Your answer must hold only the lines below from the line containing "index pip: (213, 209)" through the line containing "index tip: (276, 187)", each reproduced exactly.

Data for processing:

>>>

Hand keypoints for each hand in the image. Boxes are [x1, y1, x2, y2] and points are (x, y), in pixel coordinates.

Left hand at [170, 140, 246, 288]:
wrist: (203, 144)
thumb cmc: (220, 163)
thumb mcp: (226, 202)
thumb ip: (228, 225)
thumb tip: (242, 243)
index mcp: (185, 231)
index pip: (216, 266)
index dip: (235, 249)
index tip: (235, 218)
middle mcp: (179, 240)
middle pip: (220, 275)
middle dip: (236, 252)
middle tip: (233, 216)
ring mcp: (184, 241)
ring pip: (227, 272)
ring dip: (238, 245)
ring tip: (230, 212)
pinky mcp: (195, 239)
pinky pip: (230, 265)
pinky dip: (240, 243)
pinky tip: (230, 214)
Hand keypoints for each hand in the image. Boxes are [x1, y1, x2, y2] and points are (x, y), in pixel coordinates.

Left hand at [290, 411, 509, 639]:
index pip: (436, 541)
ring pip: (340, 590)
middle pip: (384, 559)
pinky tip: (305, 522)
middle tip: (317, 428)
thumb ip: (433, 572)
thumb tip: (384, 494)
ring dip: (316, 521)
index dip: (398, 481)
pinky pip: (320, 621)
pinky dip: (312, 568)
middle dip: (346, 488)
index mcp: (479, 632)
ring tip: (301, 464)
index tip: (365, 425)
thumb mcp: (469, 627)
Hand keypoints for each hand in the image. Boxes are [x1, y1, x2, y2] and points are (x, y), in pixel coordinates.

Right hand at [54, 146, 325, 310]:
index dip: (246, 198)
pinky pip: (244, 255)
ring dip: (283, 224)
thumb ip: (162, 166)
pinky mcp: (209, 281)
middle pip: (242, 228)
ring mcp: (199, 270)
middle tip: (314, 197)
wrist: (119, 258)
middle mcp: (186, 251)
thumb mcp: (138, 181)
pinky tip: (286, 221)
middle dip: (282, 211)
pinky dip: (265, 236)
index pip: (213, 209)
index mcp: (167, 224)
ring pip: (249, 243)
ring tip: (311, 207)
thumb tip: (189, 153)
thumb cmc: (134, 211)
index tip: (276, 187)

<<<
>>>

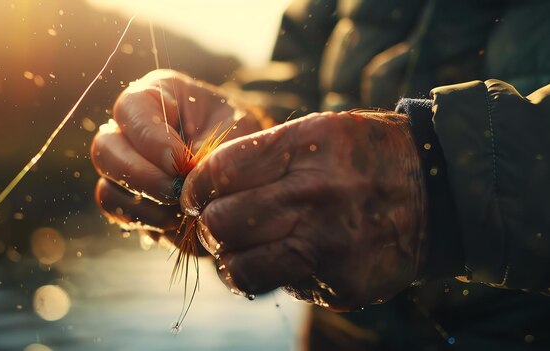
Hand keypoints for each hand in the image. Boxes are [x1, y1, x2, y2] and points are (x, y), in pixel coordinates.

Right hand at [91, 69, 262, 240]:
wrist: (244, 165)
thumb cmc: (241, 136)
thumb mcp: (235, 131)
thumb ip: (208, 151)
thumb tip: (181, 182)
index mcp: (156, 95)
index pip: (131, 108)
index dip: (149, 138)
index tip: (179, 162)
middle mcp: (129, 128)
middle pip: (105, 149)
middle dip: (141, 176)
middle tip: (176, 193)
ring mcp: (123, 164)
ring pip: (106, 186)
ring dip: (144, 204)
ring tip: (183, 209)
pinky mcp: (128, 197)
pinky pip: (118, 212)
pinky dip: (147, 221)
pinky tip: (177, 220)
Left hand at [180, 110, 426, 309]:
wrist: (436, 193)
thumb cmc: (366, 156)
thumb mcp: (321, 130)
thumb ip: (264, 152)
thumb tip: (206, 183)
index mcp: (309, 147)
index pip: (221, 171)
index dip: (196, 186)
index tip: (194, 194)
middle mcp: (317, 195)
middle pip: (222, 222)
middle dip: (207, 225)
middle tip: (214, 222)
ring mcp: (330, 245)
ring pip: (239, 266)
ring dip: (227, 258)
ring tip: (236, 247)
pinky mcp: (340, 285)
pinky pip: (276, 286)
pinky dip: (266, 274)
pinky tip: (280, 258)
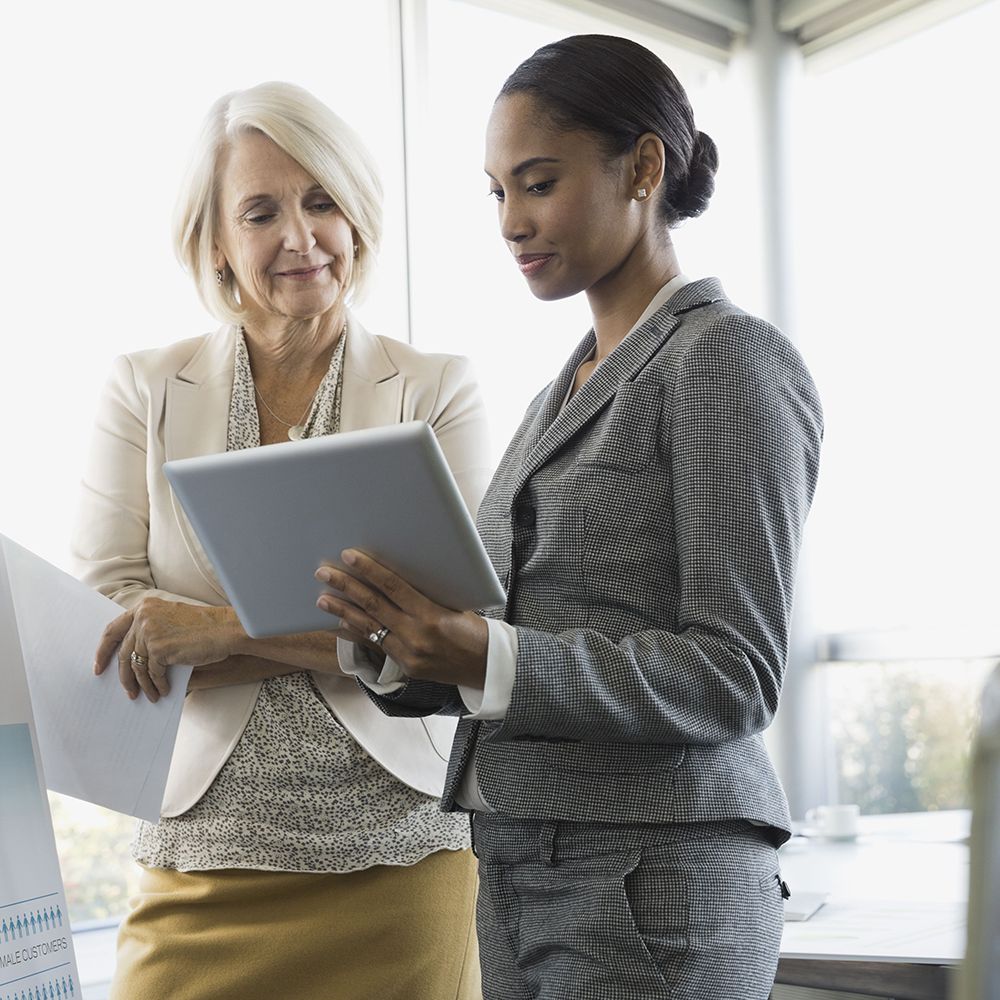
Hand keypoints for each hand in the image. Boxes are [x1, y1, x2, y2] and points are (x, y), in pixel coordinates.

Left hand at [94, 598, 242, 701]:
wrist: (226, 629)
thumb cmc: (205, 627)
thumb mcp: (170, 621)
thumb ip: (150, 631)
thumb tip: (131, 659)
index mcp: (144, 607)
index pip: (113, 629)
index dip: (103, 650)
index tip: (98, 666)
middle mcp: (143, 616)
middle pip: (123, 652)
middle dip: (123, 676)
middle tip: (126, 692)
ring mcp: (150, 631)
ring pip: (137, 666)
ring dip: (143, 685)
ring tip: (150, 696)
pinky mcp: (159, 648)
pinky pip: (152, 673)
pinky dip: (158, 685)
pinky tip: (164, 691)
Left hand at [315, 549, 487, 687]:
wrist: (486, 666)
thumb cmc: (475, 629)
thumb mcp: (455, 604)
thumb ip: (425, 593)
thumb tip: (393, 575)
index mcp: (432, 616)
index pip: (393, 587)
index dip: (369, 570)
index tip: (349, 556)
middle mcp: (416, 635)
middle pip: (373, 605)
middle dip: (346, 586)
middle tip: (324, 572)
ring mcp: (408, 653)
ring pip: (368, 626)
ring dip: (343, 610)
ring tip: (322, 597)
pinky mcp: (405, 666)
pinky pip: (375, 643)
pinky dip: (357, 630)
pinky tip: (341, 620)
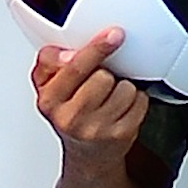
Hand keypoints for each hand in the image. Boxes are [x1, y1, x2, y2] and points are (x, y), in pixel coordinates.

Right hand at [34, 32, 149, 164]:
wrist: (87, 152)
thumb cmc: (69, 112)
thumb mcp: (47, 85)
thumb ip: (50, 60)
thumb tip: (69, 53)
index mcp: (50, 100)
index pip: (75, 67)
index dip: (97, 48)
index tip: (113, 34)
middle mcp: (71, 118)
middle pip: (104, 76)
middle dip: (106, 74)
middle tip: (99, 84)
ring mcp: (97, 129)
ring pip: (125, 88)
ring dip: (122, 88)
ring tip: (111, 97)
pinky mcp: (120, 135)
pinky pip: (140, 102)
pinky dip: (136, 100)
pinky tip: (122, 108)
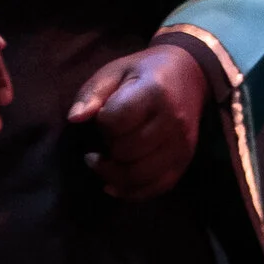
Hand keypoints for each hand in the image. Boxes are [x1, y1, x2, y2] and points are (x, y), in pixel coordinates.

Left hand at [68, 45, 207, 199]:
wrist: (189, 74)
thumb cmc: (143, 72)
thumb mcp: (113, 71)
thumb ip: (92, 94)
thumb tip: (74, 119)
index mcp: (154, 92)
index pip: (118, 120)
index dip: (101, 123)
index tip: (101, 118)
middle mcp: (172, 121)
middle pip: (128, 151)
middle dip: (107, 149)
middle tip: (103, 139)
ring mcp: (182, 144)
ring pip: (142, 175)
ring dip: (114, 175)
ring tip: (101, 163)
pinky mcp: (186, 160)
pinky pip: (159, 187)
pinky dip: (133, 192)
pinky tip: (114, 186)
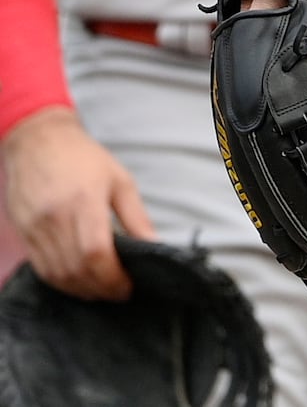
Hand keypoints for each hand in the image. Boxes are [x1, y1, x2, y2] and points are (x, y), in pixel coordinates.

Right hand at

<<<
>>>

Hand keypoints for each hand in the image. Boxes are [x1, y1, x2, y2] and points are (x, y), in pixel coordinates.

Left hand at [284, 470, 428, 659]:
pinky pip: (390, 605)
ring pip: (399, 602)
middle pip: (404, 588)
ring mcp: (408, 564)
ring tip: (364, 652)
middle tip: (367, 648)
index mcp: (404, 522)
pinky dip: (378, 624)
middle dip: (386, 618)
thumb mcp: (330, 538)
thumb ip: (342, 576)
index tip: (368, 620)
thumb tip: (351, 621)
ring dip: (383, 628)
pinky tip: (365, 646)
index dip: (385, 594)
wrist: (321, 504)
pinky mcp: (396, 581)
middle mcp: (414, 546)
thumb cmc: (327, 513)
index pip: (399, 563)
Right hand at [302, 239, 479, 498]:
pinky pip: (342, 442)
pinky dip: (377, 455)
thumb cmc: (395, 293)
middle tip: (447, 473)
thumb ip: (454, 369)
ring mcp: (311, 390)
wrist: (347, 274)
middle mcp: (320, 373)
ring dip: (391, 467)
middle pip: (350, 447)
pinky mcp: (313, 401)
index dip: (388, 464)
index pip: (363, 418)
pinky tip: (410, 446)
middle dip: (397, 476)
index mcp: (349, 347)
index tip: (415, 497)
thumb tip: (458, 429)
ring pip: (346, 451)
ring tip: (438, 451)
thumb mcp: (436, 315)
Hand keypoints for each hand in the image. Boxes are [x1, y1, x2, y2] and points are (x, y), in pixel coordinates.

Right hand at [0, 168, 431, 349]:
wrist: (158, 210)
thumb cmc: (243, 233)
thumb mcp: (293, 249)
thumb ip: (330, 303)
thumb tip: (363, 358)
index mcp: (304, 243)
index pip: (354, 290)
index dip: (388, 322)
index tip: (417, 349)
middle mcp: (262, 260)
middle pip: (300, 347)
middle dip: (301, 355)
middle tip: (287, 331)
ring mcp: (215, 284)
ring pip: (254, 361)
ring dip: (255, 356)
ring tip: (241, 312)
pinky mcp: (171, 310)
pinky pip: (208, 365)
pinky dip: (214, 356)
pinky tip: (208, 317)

<<<

The answer:
index pip: (213, 209)
index mcp: (167, 224)
ring pip: (249, 243)
ring tip: (311, 207)
thumb tip: (189, 153)
thumb cmc: (134, 211)
index tip: (276, 187)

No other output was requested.